To allocate shared memory, just allocate a SharedArrayBuffer:

var sab = new SharedArrayBuffer(1024);  // 1KiB shared memory

The creator can share this memory with the worker by transfering it using the standard postMessage semantics, where a second argument to postMessage contains the values to be transfered:

w.postMessage(sab, [sab])

In the worker, this object is received as the data property of the event:

var sab;
onmessage = function (ev) {
   sab = ev.data;  // 1KiB shared memory, the same memory as in the parent
}

Memory can be created in any agent and then shared with any other agent, and can be shared among many agents simultaneously.

Creating views on shared memory

A SharedArrayBuffer is like an ArrayBuffer, apart from its memory being shared, and the memory is accessed in the same way as an ArrayBuffer's memory is: by creating views on the buffer, and then accessing the memory via the view using standard array access syntax. The same view types can be applied to SharedArrayBuffer as to ArrayBuffer, from Int8Array to Float64Array.

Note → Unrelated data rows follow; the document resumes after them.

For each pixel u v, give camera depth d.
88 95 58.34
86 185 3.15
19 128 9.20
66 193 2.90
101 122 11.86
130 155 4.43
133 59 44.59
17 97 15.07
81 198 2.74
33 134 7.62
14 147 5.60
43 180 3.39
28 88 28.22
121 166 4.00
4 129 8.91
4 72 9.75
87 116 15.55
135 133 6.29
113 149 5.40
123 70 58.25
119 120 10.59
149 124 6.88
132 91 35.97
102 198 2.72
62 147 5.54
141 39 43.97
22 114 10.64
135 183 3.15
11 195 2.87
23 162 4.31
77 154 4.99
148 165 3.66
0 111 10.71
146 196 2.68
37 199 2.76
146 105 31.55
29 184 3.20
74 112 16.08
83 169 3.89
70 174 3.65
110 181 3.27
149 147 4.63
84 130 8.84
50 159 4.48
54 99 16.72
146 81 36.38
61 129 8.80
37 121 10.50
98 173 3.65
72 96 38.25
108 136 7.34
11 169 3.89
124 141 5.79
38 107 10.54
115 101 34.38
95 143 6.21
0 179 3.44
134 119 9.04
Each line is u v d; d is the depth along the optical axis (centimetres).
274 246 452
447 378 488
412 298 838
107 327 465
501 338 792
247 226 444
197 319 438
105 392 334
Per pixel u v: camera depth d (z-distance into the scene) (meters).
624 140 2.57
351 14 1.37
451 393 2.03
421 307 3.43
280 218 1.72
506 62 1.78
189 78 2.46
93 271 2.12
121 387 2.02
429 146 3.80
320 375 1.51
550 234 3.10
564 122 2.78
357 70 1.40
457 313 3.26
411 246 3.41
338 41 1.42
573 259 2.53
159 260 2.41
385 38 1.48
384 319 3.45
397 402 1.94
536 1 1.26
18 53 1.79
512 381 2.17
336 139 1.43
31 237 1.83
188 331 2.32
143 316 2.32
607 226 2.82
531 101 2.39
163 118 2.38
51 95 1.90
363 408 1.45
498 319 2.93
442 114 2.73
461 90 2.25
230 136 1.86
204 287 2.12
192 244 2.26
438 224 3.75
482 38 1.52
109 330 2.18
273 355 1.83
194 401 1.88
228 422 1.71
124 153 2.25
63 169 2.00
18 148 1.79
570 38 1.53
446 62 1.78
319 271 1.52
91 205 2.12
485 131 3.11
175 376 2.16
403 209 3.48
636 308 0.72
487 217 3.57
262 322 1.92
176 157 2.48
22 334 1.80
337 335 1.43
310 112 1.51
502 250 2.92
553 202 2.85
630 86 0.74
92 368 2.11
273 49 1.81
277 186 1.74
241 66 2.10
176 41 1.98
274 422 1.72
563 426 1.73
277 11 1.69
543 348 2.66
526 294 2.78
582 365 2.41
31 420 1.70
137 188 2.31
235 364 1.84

Suppose the creator of the shared memory wants to share a large array of prime numbers with its workers, without any intent of modifying that array. It allocates the memory, fills it, and sends it:

var sab = new SharedArrayBuffer(Int32Array.BYTES_PER_ELEMENT * 100000); // 100000 primes
var ia = new Int32Array(sab);  // ia.length == 100000
var primes = new PrimeGenerator();
for ( let i=0 ; i < ia.length ; i++ )
   ia[i] = primes.next();
w.postMessage(ia, [ia.buffer]);  // The array buffer goes in the transfer list

The worker receives an Int32Array because that's what was sent:

var ia;
onmessage = function (ev) {
  ia = ev.data;        // ia.length == 100000
  console.log(ia[37]); // prints 163, the 38th prime
}

Updating shared memory, and visibility

Since the memory is truly shared, a write in one agent will be observed in all the other agents that share that memory:

console.log(ia[37]);  // Prints 163
ia[37] = 123456;

A while after the assignment happened in the writer the change will show up in another agent:

console.log(ia[37]); // Prints 123456, maybe, eventually

One of the trickiest aspects of shared memory is that it's hard to know how long it will take for a write to propagate from one agent to another. How quickly that happens is actually system-dependent, for a very broad definition of system including the CPU, the operating system, the browser, and in fact whatever else is happening on the system at the time of the write and read.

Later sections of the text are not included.